Buccafusco and Masur (2013)
|Buccafusco and Masur (2013)|
|Title:||Innovation and Incarceration: An Economic Analysis of Criminal Intellectual Property Law|
|Author(s):||Buccafusco, C., Masur, J. S.|
|Citation:||Buccafusco, Christopher, and Jonathan S. Masur. Innovation and Incarceration: An Economic Analysis of Criminal Intellectual Property Law. S. Cal. L. Rev. 87 (2013): 275.|
|Link(s):||Definitive , Open Access|
|Key Related Studies:|
|About the Data|
|Data Description:||This study compares two systems of copyright enforcement, one with high level of enforcement and the criminalisation of infringement, and one with low enforcement. The study also compares the treatment of patent enforcement compared to copyright enforcement. Using this comparison the authors then analyse the resulting effects on social welfare.|
|Data Type:||Secondary data|
|Secondary Data Sources:|
|Data Collection Methods:|
|Data Analysis Methods:|
|Cross Country Study?:||No|
|Government or policy study?:||No|
|Time Period(s) of Collection:||
The scope and enforcement of intellectual property (IP) laws are becoming salient, for the first time, to a wide cohort of U.S. and international communities. National and international legislation, including the Stop Online Piracy Act (SOPA), the PROTECT IP Act (PIPA), and the Anti-Counterfeiting Trade Agreement (ACTA), have generated protests online and in the streets by people who are concerned about the expansion of IP rights. Common to each of these proposals was an expansion in the use of criminal sanctions to deter IP violations. Many copyright owners and the associations that represent them support criminal enforcement of IP, including the use of imprisonment, to combat the threat of increased IP piracy on the internet and throughout a globalized economy. Others, including a heterogeneous coalition of scholars, activists, and internet based companies like Google and Wikipedia, fear that using criminal sanctions to protect IP will expand already overgrown rights and chill valuable expressive and inventive behavior.
Main Results of the Study
Scholars and stakeholders have been wrong to assume that criminal sanctions for IP infringement are justified on economic grounds. It is true that criminal sanctions could play an important role in preventing harmfulbehavior that cannot be deterred through other means. But imposing criminal sanctions is costly. For patent infringement, the costs of imposing criminal sanctions are very unlikely to exceed its benefits. Civil sanctions will probably be sufficient for creating the optimal amount of infringing behavior. For copyright infringement, civil sanctions alone should be sufficient to deter nearly all types of harmful conduct. There is an economic case for imposing criminal sanctions for copyright infringement only with respect to a discrete set of activities: massive reproduction and sales of commercially valuable works. We have arrived at the conclusion that the case for criminal IP sanctions is weak or nonexistent while putting to one side both noneconomic considerations, such as moral or deontological objections to criminal IP sanctions, and economic concerns about the efficacy of IP in promoting innovation. Once those considerations are added to the calculus, we suspect that the argument for criminal sanctions for IP infringement will disintegrate almost entirely.

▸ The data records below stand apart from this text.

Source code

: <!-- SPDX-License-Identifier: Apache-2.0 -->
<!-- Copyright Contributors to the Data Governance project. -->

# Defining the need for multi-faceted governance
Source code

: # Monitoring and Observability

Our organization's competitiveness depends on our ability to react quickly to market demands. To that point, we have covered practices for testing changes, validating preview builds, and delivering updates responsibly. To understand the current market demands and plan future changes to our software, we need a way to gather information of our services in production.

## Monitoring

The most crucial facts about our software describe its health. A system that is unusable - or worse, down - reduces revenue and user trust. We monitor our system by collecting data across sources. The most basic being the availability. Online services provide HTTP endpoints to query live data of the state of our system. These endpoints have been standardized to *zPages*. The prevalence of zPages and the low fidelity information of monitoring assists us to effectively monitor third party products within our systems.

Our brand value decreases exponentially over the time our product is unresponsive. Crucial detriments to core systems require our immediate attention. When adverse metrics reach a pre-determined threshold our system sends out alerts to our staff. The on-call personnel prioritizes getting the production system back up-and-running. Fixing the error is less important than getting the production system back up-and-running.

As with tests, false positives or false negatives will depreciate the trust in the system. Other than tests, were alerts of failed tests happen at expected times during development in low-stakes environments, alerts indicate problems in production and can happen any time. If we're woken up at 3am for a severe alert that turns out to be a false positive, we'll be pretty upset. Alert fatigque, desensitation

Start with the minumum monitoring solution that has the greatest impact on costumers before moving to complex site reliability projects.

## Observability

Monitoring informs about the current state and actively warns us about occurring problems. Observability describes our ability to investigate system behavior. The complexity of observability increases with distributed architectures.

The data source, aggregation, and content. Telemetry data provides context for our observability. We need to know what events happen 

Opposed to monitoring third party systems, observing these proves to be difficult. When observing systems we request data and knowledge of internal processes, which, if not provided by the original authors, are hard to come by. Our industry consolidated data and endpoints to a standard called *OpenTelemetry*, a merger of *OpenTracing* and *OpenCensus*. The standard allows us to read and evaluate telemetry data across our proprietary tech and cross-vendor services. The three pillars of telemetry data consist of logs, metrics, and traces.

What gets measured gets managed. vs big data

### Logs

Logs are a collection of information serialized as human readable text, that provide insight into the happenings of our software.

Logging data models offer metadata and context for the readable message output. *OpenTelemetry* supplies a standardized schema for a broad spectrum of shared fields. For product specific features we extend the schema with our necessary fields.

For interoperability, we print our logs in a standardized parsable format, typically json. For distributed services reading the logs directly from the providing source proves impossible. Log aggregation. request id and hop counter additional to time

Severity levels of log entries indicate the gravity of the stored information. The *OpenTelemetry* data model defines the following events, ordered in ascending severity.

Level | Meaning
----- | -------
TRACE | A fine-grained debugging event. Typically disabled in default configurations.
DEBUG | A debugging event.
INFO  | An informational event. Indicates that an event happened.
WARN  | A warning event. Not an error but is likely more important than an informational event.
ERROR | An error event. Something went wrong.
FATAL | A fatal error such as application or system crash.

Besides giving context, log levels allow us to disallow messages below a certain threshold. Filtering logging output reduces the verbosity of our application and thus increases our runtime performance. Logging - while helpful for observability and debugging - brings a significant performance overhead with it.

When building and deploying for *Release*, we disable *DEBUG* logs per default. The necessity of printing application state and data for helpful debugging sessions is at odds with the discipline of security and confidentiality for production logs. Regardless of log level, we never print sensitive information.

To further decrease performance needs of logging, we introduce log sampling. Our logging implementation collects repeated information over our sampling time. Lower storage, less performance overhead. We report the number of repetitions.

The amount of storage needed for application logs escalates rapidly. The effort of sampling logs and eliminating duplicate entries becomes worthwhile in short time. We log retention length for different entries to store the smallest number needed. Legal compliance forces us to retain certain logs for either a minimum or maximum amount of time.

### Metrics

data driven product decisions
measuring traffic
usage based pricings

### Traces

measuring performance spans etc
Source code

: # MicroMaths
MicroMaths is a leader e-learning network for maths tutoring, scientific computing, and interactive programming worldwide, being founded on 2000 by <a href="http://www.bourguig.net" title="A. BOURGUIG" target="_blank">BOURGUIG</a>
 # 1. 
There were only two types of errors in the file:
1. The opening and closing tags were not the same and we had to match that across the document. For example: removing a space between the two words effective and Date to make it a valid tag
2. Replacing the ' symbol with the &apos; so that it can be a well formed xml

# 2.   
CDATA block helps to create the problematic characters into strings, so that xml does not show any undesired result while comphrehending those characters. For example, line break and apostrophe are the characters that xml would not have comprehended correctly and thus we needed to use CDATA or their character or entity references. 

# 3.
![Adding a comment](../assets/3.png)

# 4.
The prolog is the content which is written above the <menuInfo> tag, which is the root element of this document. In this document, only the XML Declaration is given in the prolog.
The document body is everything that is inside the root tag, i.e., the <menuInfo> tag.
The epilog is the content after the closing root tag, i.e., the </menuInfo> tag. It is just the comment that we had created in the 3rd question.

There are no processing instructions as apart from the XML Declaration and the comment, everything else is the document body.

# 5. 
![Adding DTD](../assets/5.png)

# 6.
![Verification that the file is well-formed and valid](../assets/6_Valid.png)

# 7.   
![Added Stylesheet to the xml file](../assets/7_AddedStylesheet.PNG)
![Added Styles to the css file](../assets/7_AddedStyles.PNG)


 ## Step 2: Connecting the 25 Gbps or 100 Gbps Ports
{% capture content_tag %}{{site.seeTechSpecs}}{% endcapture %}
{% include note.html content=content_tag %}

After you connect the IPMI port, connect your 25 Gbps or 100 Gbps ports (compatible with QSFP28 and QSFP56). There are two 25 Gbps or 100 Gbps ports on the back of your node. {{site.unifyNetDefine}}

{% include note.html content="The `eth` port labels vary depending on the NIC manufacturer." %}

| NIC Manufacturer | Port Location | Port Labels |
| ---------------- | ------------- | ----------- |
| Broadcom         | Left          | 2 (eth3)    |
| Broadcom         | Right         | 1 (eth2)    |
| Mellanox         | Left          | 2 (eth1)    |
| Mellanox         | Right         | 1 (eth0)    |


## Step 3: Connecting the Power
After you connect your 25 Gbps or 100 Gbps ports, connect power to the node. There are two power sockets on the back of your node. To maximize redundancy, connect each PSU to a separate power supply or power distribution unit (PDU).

Policy Implications as Stated By Author
Many IP stakeholders and scholars have operated under the assumption that there is an economic case for criminal IP sanctions. Criminal sanctions for IP infringement are thought to be justified by the possibility of deterring or incapacitating would-be infringers. When criminal IP sanctions have been criticized, the criticism has usually come from a normative position outside of economics-moral rights, for instance." The economic case for criminal sanctions is usually treated as unassailable. We do not believe that the case for criminal sanctions in IP is nearly as strong as many have treated it. Indeed, we will argue that criminal liability may be justified only in one small corner of IP law, in response to one discrete type of infringement.